Uma simulação de roubo com reféns em uma loja de telefones celulares do Shopping Estação, em Cuiabá, mobilizou na manhã deste domingo (22.11) mais de 50 policiais militares, equipes do Corpo de Bombeiros, Samu, Semob, Ciopaer, além de seguranças e funcionários do centro comercial.

A ação, coordenada pelo comandante do Batalhão de Operações Especiais (Bope) da Polícia Militar, tenente-coronel Ronaldo Roque da Silva, mostrou uma situação de grave crise, com disparo de tiros, ameaças de morte de reféns e de detonação de explosivo, socorro do Samu ao refém, iminência de confronto com policiais, entre outras intercorrências.

Como ocorreu a simulação: o roubo seria praticado por um grupo de integrantes de facção criminosa. Três homens e uma mulher invadiram a loja de celulares da Samsung e fazer gerente, funcionários e clientes reféns. No momento da invasão e anúncio do assalto, a gerente conseguiu acionar o alarme e uma cliente saiu correndo e gritando “é assalto, é assalto…”

Um segurança do shopping se aproximou da loja para averiguar e confirmar se ocorria um roubo. Nesse momento, a Polícia já havia sido acionada pela coordenação de segurança, uma vez que o alarme disparou. Informações complementares foram repassadas às autoridades policiais a partir da confirmação do segurança.
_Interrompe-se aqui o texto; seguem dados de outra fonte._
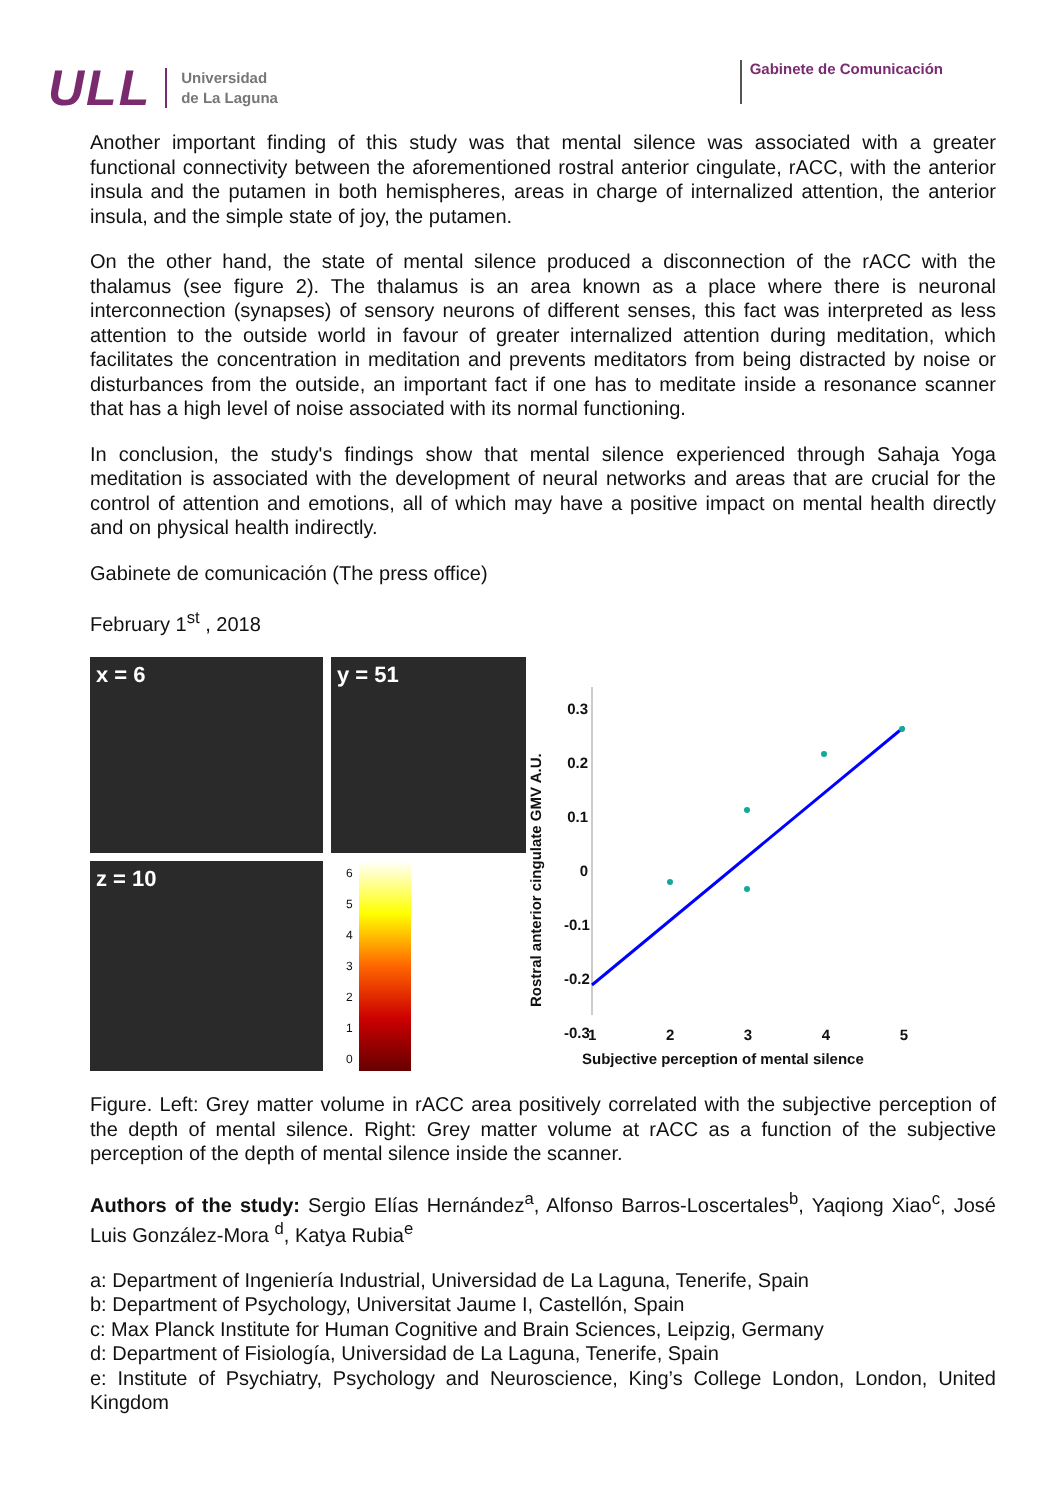ULL
Universidad
de La Laguna
Gabinete de Comunicación
Another important finding of this study was that mental silence was associated with a greater functional connectivity between the aforementioned rostral anterior cingulate, rACC, with the anterior insula and the putamen in both hemispheres, areas in charge of internalized attention, the anterior insula, and the simple state of joy, the putamen.
On the other hand, the state of mental silence produced a disconnection of the rACC with the thalamus (see figure 2). The thalamus is an area known as a place where there is neuronal interconnection (synapses) of sensory neurons of different senses, this fact was interpreted as less attention to the outside world in favour of greater internalized attention during meditation, which facilitates the concentration in meditation and prevents meditators from being distracted by noise or disturbances from the outside, an important fact if one has to meditate inside a resonance scanner that has a high level of noise associated with its normal functioning.
In conclusion, the study's findings show that mental silence experienced through Sahaja Yoga meditation is associated with the development of neural networks and areas that are crucial for the control of attention and emotions, all of which may have a positive impact on mental health directly and on physical health indirectly.
Gabinete de comunicación (The press office)
February 1<sup>st</sup> , 2018
x = 6
z = 10
y = 51
6543210
Rostral anterior cingulate GMV A.U.
0.3
0.2
0.1
0
-0.1
-0.2
-0.3
12345
Subjective perception of mental silence
Figure. Left: Grey matter volume in rACC area positively correlated with the subjective perception of the depth of mental silence. Right: Grey matter volume at rACC as a function of the subjective perception of the depth of mental silence inside the scanner.
Authors of the study: Sergio Elías Hernández<sup>a</sup>, Alfonso Barros-Loscertales<sup>b</sup>, Yaqiong Xiao<sup>c</sup>, José Luis González-Mora <sup>d</sup>, Katya Rubia<sup>e</sup>
a: Department of Ingeniería Industrial, Universidad de La Laguna, Tenerife, Spain
b: Department of Psychology, Universitat Jaume I, Castellón, Spain
c: Max Planck Institute for Human Cognitive and Brain Sciences, Leipzig, Germany
d: Department of Fisiología, Universidad de La Laguna, Tenerife, Spain
e: Institute of Psychiatry, Psychology and Neuroscience, King’s College London, London, United Kingdom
A primeira equipe da PM a chegar foi da unidade da região, o 10º Batalhão, e os assaltantes reagiram. Conforme a situação se agravava, em função da recusa dos ladrões em aceitar o comando dos policiais para se entregar e das ameaças aos reféns, chegavam equipes das unidades especializadas, do Batalhão Rotam e em seguida do Bope. Do entorno shopping outros policiais cercavam o local e buscavam a identificação de possíveis apoiadores dos assaltantes.

A negociação para rendição dos suspeitos, conduzida por um oficial do Bope, se estendeu por mais de 1h. Os suspeitos faziam exigências, entre elas, um carro para fugir. Ao final o roubo foi frustrado, os reféns libertados e os ladrões presos.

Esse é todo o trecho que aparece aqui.